I don’t know how to say it any plainer

Last Thursday, MiL and I went to her physical therapy appointment.  Driving there, we passed by the doctor’s office of the doctor who performed MiL’s niece’s lap band surgery. 

“I know you don’t want to diet, but what about doing something like a lap band?  It’s really helped Jessica* out.  She’s lost a lot of weight you know.”

I told MiL that I would never consider such a dangerous and invasive surgery as that.  And had to listen to all the reasons why it’s NOT dangerous and NOT invasive.  Besides all the other problems, just the fact that they are cutting holes in your body makes it dangerous and invasive.

Then I said I would not be put on a starvation diet.  MiL said it wasn’t a starvation diet, they just put this tube around your stomach, and inflate it so you can’t eat much.

She was serious.  She didn’t see that as a starvation diet.  She really didn’t understand when I told her it was a medically accepted means to starve oneself. 

We started talking about calories, and she told me that if I’d just eat 1000 calories a day I’d lose weight.  At this point, I’d had it.  I asked her why she wanted me to starve myself.  She said it wasn’t starving myself, and I told her about the Minnesota Experiment, and how the men were put on a “semi-starvation diet” of 1800 calories a day.  And then asked her if that was considered semi-starvation, and it only being about 600 calories less than what an active man should eat, then what she thought 1000 calories and half of my ‘recommended’ daily intake of calories would be considered.

She gave up on that tactic, and finally tried the “it’s not how much you eat, but what you eat anyways, when you eat so much butter and cream and…”  I cut her off mid-sentence. 

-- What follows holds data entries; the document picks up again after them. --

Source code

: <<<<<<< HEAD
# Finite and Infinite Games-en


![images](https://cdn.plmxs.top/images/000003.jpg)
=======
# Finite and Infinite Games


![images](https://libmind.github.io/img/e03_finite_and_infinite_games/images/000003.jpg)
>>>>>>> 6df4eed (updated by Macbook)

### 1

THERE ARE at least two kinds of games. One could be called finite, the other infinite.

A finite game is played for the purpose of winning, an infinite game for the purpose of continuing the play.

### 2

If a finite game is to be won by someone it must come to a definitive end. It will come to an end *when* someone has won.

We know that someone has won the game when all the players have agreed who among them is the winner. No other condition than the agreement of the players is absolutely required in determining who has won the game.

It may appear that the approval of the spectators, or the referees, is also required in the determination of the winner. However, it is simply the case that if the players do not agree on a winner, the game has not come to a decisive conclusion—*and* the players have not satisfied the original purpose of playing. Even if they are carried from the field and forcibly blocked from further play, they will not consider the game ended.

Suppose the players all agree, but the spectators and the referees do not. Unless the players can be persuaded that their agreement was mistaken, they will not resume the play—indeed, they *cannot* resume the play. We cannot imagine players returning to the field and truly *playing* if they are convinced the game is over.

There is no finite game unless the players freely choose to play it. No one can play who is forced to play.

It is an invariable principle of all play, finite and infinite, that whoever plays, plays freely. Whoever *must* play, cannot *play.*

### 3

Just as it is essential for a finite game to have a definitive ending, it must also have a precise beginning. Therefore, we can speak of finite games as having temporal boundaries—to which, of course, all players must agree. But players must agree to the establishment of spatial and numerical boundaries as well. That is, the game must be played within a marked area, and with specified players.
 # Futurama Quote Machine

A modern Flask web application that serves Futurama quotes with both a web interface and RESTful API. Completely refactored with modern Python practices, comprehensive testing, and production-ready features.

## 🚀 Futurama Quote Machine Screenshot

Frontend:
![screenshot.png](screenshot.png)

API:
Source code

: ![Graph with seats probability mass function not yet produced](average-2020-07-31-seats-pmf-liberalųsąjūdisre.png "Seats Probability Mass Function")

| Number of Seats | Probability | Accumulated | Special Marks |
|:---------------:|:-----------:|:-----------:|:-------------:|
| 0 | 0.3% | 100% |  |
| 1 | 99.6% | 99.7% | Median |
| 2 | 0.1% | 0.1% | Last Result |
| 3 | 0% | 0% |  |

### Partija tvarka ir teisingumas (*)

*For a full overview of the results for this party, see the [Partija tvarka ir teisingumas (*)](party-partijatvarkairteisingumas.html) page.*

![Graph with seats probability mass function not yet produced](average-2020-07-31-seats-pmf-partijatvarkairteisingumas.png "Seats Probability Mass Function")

What I eat, and how much I eat is nobody’s business but mine.  I thought that, by engaging in dialogue, it’d help her to maybe open her mind to other ideas, but it turns out all she wants to do is continue to harass me about my weight.  I told her that she has no right putting her nose into what I eat, how much or little I eat, and that we would never talk about weight, nor my weight specifically, again.

Sometimes, in the face of so much criticism, it’s hard to keep things in focus.

I spent most of my life trying to fit in, conform, be skinny.  I spent my childhood in constant hunger because my mother believed one could never be too thin.  I spent most of my adulthood yoyo-ing up to the size I am now.  I have engaged in disordered behaviors towards food because of the criticism of people like my MiL. 

She has the right to her beliefs.  She has the right to think I’m unhealthy (because, yes, my health did get brought up in that conversation) despite the fact that all my lipids and tryglicerides and blood pressure and everything is normal, JUST because I’m fat.  I can’t change her mind about any of it.

But I’ll be damned if I’m going to let her make me feel defensive and have to justify actually living, and enjoying myself while doing it, either.

 

*Names changed to protect the innocent.